◆ **Text block**
#####
Research carried out by the charity in June shows more than a quarter (28 per cent) of parents in Ireland are cutting back on heat, while almost a quarter (23 per cent) are reducing their electricity usage to try to make ends meet.
A third are buying less clothes and “alarmingly” one in six have cut out medical appointments or medicines. Half of parents in Ireland simply cannot afford to send their children on after-school activities or trips because of hardship.
More families “on the cusp of poverty are being pulled into real deprivation, their standard of living being drastically affected by inflation”, the charity said in its submission in advance of Budget 2023, which has been brought forward to September 27th.
Barnardos is taking “more and more calls” from families pleading for help with food, clothing and basic household items as well as heating their homes.
“Families on low incomes do not have the money necessary to cover the recent increases,” the charity told the Government.
“Unfortunately, this inevitably has an impact on the wellbeing of children living in some of those households.”
On social welfare payments, it has asked for a €20 rise in general rates (at a cost of €675 million), an increase of €12 for the Qualified Child Increase Payment for over-12s and a €7 rise for under-12s.
Social welfare payments generally should be linked to “minimum essential standard of living” costs, it said.
Recently introduced extensions to fuel allowance from 28 to 32 weeks were not enough and the scheme should be expanded to more families, particularly those on working family payment, Barnardos added.
Child agency Tusla should be given another €6 million for community and voluntary organisations while a pilot free schoolbook scheme should be extended nationally, at a cost of €20 million, it suggested.
Schools should also be given enough State funding so they do not have to ask parents for voluntary payments (believed to total €65 million), according to the submission, while the hot school meals programme should also be extended.
#####
◆ **Dataset items**
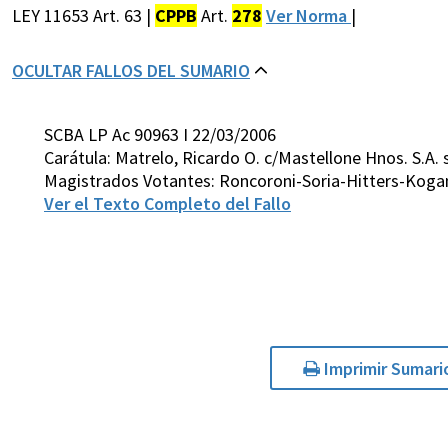
LEY 11653 Art. 63 |
CPPB
Art.
278
Ver Norma
|
OCULTAR FALLOS DEL SUMARIO
SCBA LP Ac 90963 I 22/03/2006
Carátula: Matrelo, Ricardo O. c/Mastellone Hnos. S.A
Magistrados Votantes: Roncoroni-Soria-Hitters-Koga
Ver el Texto Completo del Fallo
Imprimir Sumari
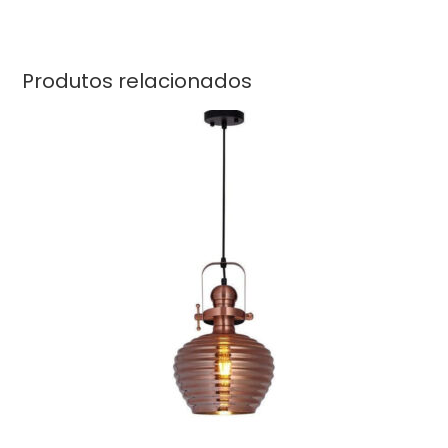
Produtos relacionados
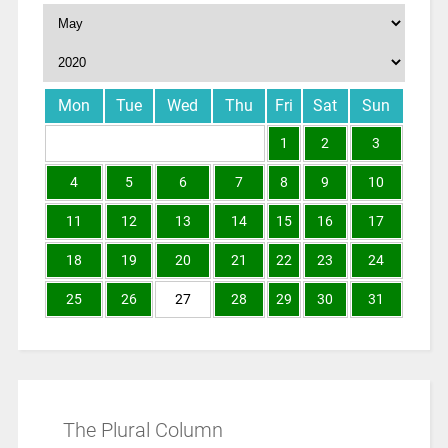
Mon
Tue
Wed
Thu
Fri
Sat
Sun
1
2
3
4
5
6
7
8
9
10
11
12
13
14
15
16
17
18
19
20
21
22
23
24
25
26
27
28
29
30
31
The Plural Column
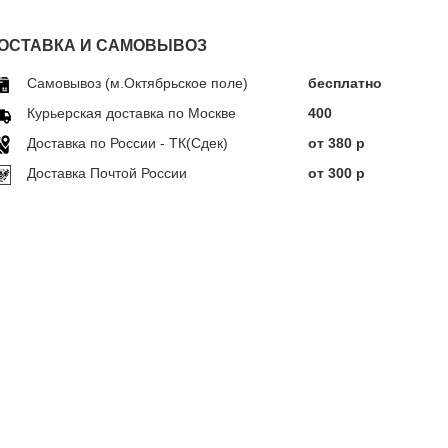
ОСТАВКА И САМОВЫВОЗ
Самовывоз (м.Октябрьское поле)
бесплатно
Курьерская доставка по Москве
400
Доставка по Росcии - ТК(Сдек)
от 380 р
Доставка Почтой России
от 300 р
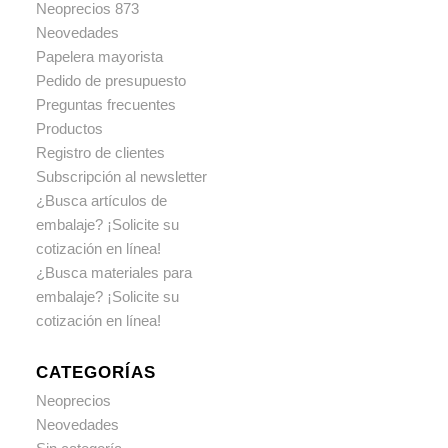
Neoprecios 873
Neovedades
Papelera mayorista
Pedido de presupuesto
Preguntas frecuentes
Productos
Registro de clientes
Subscripción al newsletter
¿Busca artículos de
embalaje? ¡Solicite su
cotización en línea!
¿Busca materiales para
embalaje? ¡Solicite su
cotización en línea!
CATEGORÍAS
Neoprecios
Neovedades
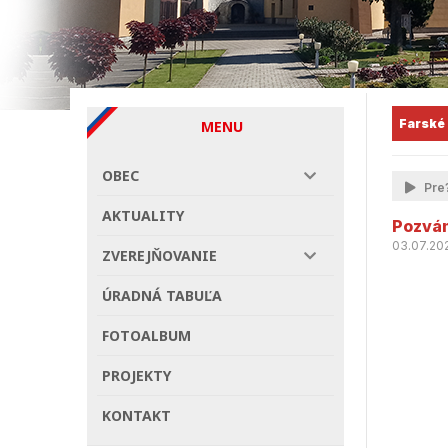
Farské
MENU
OBEC
Pre?
AKTUALITY
Pozván
03.07.20
ZVEREJŇOVANIE
ÚRADNÁ TABUĽA
FOTOALBUM
PROJEKTY
KONTAKT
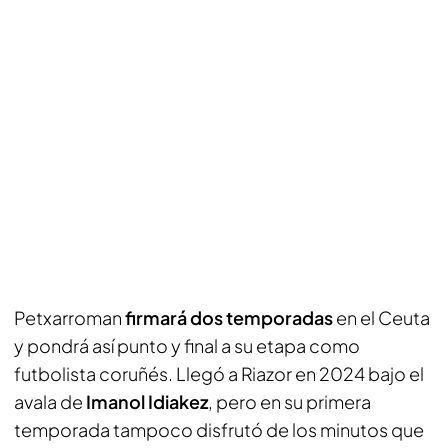
Petxarroman
firmará dos temporadas
en el Ceuta
y pondrá así punto y final a su etapa como
futbolista coruñés. Llegó a Riazor en 2024 bajo el
avala de
Imanol Idiakez
, pero en su primera
temporada tampoco disfrutó de los minutos que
#####
◆ **Assigned task A**
In the article on the Barnardos budget submission, swap "pleading" for "asking" and reproduce the passage between "Barnardos is taking" and "told the Government.", inclusive.
◆ **Assigned task B**
In the article on the Barnardos budget submission, why does the charity say schools should be given enough State funding?
This listing is separate material, unrelated to the article on the Barnardos budget submission.

◆ **Expected answer A**
Barnardos is taking “more and more calls” from families asking for help with food, clothing and basic household items as well as heating their homes.
“Families on low incomes do not have the money necessary to cover the recent increases,” the charity told the Government.

◆ **Expected answer B**
Schools should be funded well enough that they do not have to ask parents for voluntary payments, which are believed to total €65 million.